Parcours du père Lacroix, Conversations avec Simone Saumur-Lambert et Pierrot Lambert, Fides, Montréal, 2009, 314 pages
5 commentaires
  • Jocelyn Lauzier - Inscrit 28 février 2009 05 h 37

    Le Père B. Lacroix

    C'est toujours un plaisir de recevoir le Père Lacroix chez lui, à Saint-Michel-de-Bellechasse. Nous avons tous l'impression d'attendre impatiemment la visite d'un ami. J. Lauzier, Saint-Michel-de-Bellechasse.

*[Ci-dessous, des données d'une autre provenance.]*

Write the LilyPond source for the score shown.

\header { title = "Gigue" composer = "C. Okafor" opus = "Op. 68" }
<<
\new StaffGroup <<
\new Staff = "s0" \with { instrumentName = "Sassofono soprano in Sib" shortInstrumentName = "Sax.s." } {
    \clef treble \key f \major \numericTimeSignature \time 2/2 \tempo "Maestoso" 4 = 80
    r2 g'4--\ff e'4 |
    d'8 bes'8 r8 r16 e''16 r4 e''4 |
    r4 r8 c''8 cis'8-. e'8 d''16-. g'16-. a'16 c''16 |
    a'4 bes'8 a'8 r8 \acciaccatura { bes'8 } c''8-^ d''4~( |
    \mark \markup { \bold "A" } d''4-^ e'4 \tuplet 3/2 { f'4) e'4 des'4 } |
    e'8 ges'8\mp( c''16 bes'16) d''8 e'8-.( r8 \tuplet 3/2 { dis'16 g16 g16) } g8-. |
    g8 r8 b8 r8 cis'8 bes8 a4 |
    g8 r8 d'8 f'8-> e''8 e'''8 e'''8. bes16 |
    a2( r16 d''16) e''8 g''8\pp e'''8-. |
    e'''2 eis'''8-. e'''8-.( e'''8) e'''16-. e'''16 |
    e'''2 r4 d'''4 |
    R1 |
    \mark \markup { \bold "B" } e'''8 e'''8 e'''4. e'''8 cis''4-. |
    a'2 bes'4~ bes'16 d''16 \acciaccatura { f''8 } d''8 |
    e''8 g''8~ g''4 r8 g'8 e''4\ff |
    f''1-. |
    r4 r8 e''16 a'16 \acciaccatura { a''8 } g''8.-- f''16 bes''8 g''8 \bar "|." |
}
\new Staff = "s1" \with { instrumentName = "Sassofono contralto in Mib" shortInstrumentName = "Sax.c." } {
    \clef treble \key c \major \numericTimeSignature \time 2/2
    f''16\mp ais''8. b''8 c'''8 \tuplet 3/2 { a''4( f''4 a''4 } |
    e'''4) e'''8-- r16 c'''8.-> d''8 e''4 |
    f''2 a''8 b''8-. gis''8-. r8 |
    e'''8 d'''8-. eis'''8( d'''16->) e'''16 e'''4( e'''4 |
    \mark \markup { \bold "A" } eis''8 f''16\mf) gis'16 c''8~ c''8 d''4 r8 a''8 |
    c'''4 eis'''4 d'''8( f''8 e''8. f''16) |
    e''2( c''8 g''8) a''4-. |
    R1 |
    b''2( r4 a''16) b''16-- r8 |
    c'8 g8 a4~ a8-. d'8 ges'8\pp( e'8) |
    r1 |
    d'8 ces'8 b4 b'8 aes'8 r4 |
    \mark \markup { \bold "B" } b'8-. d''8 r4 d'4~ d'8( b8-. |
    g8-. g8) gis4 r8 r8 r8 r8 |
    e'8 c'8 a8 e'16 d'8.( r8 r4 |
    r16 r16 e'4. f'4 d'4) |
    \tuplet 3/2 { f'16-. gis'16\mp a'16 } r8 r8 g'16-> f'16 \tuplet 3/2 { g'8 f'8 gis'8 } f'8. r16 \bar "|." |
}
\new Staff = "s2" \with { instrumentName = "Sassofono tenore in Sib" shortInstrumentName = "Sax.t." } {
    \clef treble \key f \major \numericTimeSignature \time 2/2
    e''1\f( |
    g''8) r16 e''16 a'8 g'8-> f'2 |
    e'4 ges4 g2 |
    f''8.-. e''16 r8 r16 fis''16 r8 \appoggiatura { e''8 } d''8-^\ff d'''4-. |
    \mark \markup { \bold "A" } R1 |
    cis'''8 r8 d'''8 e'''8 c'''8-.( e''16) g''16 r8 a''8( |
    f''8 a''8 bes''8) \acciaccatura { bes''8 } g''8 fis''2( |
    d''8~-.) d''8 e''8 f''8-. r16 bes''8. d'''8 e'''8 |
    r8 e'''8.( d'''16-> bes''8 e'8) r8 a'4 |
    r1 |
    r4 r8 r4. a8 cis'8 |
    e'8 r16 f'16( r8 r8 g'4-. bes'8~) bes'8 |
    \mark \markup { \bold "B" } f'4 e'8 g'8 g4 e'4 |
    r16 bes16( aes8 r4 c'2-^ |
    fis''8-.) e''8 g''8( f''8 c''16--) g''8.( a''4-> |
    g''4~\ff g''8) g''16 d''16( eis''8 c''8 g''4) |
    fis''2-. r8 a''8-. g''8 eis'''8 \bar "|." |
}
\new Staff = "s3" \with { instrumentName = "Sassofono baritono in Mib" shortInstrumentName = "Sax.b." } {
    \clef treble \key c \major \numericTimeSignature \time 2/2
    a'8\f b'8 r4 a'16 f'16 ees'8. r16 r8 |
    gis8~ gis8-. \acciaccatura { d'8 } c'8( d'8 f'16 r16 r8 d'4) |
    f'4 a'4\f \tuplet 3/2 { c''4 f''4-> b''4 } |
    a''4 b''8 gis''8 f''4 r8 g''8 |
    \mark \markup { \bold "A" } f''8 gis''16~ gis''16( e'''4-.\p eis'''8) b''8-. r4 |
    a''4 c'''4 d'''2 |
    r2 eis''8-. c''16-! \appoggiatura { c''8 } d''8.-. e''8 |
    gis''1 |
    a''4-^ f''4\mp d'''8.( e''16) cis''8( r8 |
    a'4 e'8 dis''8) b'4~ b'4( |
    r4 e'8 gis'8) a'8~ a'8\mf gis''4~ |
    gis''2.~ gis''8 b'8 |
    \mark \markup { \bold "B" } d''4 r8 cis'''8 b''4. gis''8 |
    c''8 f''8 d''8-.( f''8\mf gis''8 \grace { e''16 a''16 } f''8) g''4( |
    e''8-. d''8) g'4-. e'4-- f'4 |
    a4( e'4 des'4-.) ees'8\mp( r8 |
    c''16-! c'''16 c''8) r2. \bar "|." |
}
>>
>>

  • Sylvie Rochon - Abonné 28 février 2009 06 h 02

    Plaisir anticipé

    J'ai bien hâte de me plonger dans ce livre afin de savourer les réflexions et les souvenirs de cet homme d'exception.

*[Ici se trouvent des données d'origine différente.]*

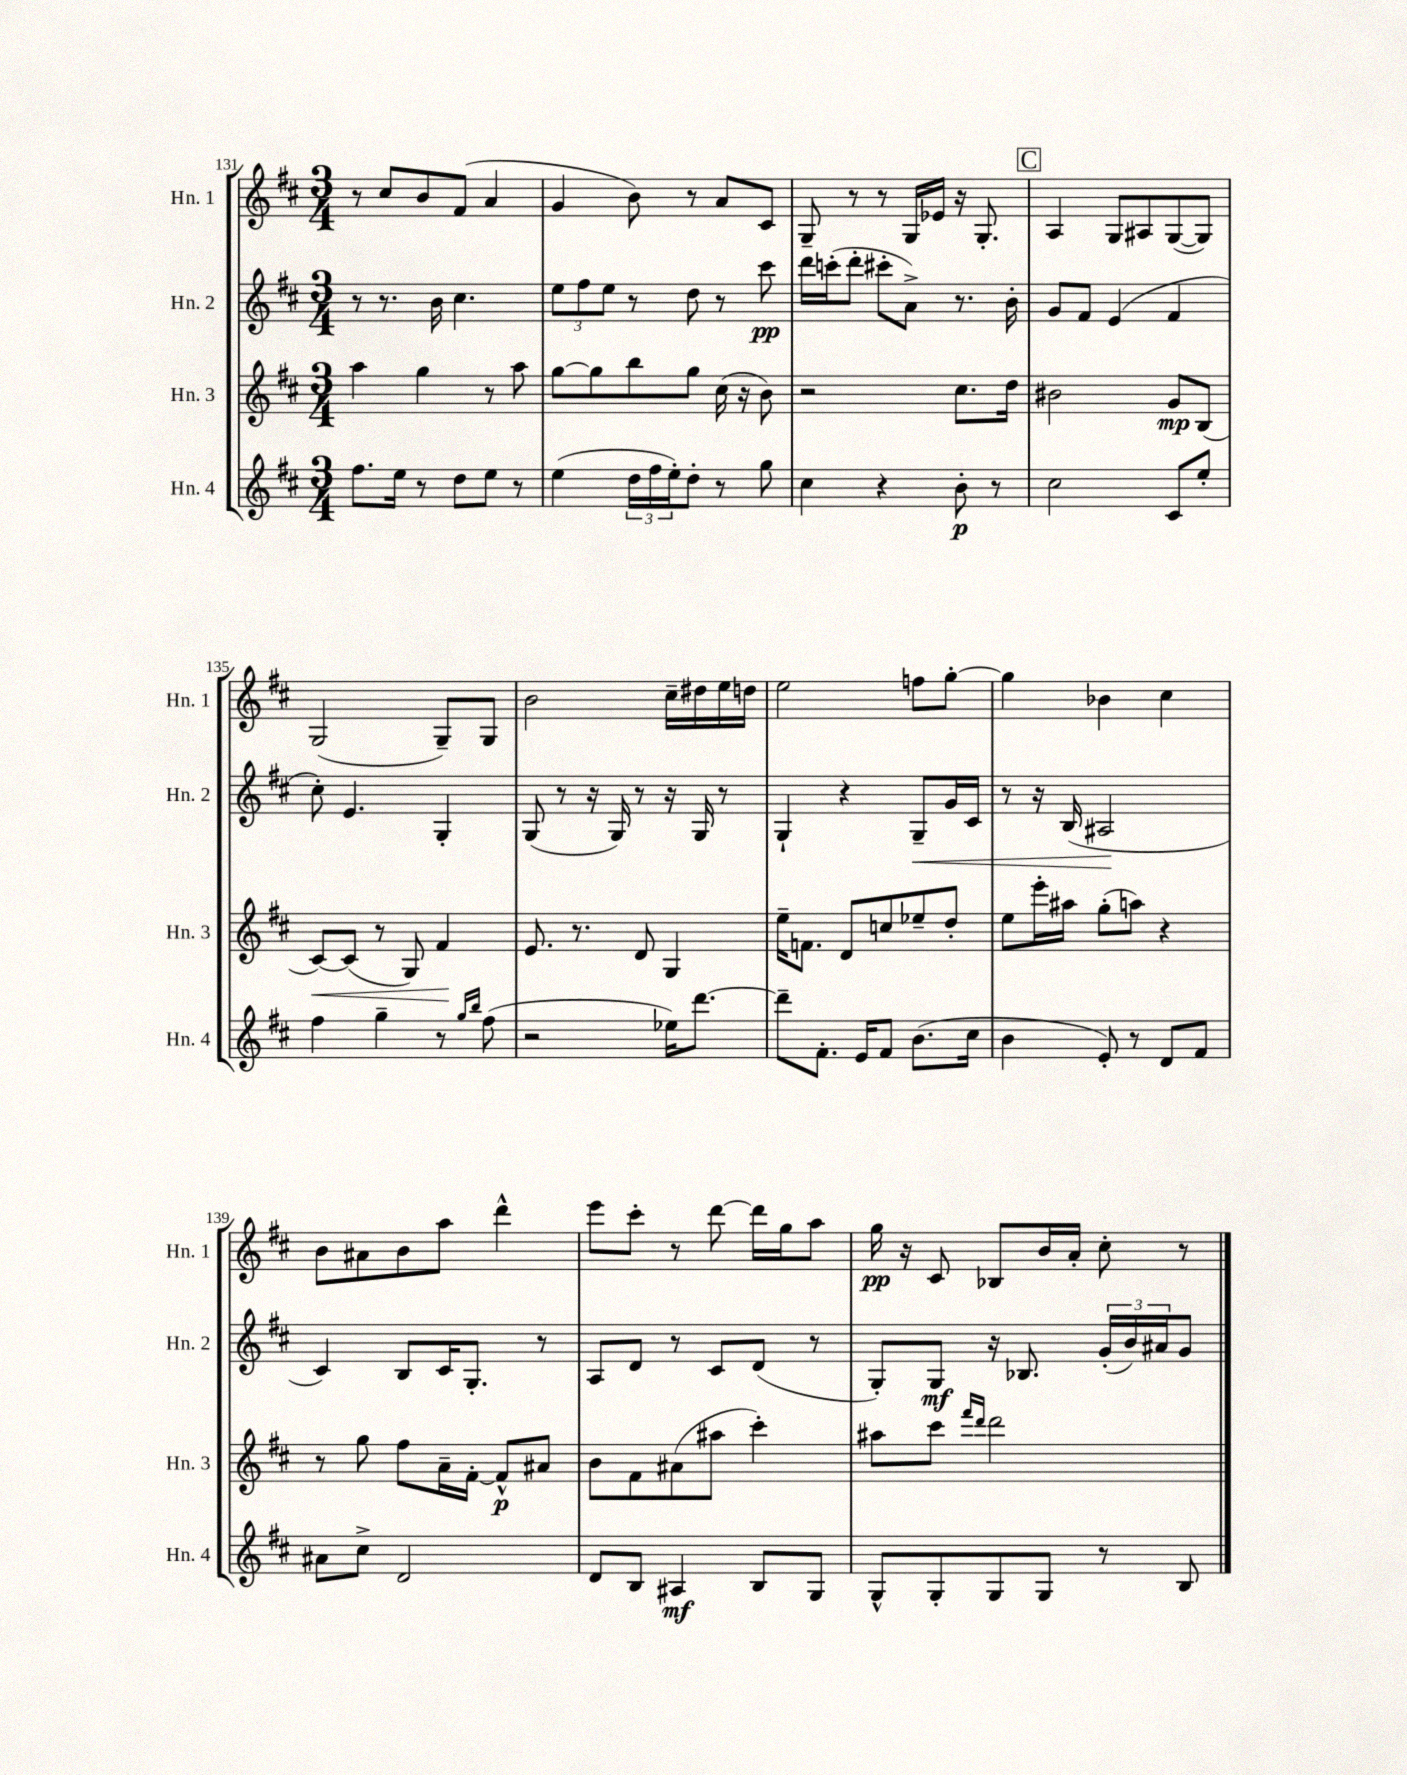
<<
\new StaffGroup <<
\new Staff = "s0" \with { instrumentName = "Hn. 1" shortInstrumentName = "Hn. 1" } {
    \clef treble \key d \major \numericTimeSignature \time 3/4
    r8 cis''8 b'8 fis'8( a'4 |
    g'4 b'8) r8 a'8 cis'8 |
    g8-- r8 r8 g16 ees'16 r16 g8.-. |
    \mark \markup { \box "C" } a4 g8 ais8 g8~( g8) |
    g2( g8--) g8 |
    b'2 cis''16-- dis''16 e''16 d''16 |
    e''2 f''8 g''8~-. |
    g''4 bes'4 cis''4 |
    b'8 ais'8 b'8 a''8 d'''4-^ |
    e'''8 cis'''8-. r8 d'''8~ d'''16 g''16 a''8 |
    g''16\pp r16 cis'8 bes8 b'16 a'16-. cis''8-. r8 \bar "|." |
}
\new Staff = "s1" \with { instrumentName = "Hn. 2" shortInstrumentName = "Hn. 2" } {
    \clef treble \key d \major \numericTimeSignature \time 3/4
    r8 r8. b'16 cis''4. |
    \tuplet 3/2 { e''8 fis''8 e''8 } r8 d''8 r8 cis'''8\pp |
    d'''16 c'''16-.( d'''8-. cis'''8-. a'8->) r8. b'16-. |
    \mark \markup { \box "C" } g'8 fis'8 e'4( fis'4 |
    cis''8-.) e'4. g4-. |
    g8( r8 r16 g16) r8 r16 g16 r8 |
    g4-! r4 g8--\< g'16 cis'16 |
    r8 r16 b16( ais2\! |
    cis'4) b8 cis'16 g8.-. r8 |
    a8 d'8 r8 cis'8 d'8( r8 |
    g8-.) g8\mf r16 bes8. \tuplet 3/2 { g'16-.( b'16) ais'16 } g'8 \bar "|." |
}
\new Staff = "s2" \with { instrumentName = "Hn. 3" shortInstrumentName = "Hn. 3" } {
    \clef treble \key d \major \numericTimeSignature \time 3/4
    a''4 g''4 r8 a''8 |
    g''8~ g''8 b''8 g''8 cis''16( r16 b'8) |
    r2 cis''8. d''16 |
    \mark \markup { \box "C" } bis'2 g'8\mp b8( |
    cis'8~\<) cis'8( r8 g8) fis'4\! |
    e'8. r8. d'8 g4 |
    e''16-- f'8. d'8 c''8 ees''8-- d''8-. |
    e''8 e'''16-. ais''16 g''8-.( a''8) r4 |
    r8 g''8 fis''8 a'16-- fis'16~-. fis'8-^\p ais'8 |
    b'8 fis'8 ais'8( ais''8 cis'''4-.) |
    ais''8 cis'''8 \grace { fis'''16 d'''16 } d'''2 \bar "|." |
}
\new Staff = "s3" \with { instrumentName = "Hn. 4" shortInstrumentName = "Hn. 4" } {
    \clef treble \key d \major \numericTimeSignature \time 3/4
    fis''8. e''16 r8 d''8 e''8 r8 |
    e''4( \tuplet 3/2 { d''16 fis''16 e''16-.) } d''8-. r8 g''8 |
    cis''4 r4 b'8-.\p r8 |
    \mark \markup { \box "C" } cis''2 cis'8 e''8-. |
    fis''4 g''4-- r8 \grace { g''16 b''16 } fis''8( |
    r2 ees''16) d'''8.~ |
    d'''8-- fis'8.-. e'16 fis'8 b'8.( cis''16 |
    b'4 e'8-.) r8 d'8 fis'8 |
    ais'8 cis''8-> d'2 |
    d'8 b8 ais4\mf b8 g8 |
    g8-^ g8-. g8 g8 r8 b8 \bar "|." |
}
>>
>>
\layout { \context { \Score currentBarNumber = #131 } }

  • Roland Berger - Inscrit 28 février 2009 15 h 33

    Profondément catholique

    Benoît Lacroix rejoint les quelques catholiques qu'on pourrait dire réfléchis qui arrivent toujours à dompter la révolte que soulèvent des positions anti-humaines de leur Église en imaginant des raisons profondément songées qu'ils sont seuls à comprendre. Heureusement, il n'en reste plus beaucoup.
    Roland Berger
    St-Thomas, Ontario

  • Martine Tiramani - Inscrite 28 février 2009 21 h 12

    longue vie a vous,pere b lacroix

    quelle serenite cet homme semble degager.moi aussi j ai bien hate de me procurer ce livre.ca fait du bien entendre quelqu un parler de tisser des liens avec d autres canadienFRANCAIS. nos familles ancestrales sont dispersees partout au canada et partout en amerique.merci, plus longue vie a vous.

  • Marie-T TRACHY - Inscrit 12 juillet 2009 11 h 58

    Excellent

    Je suis d'accord 100% avec ces propos.l faut dire son opinion.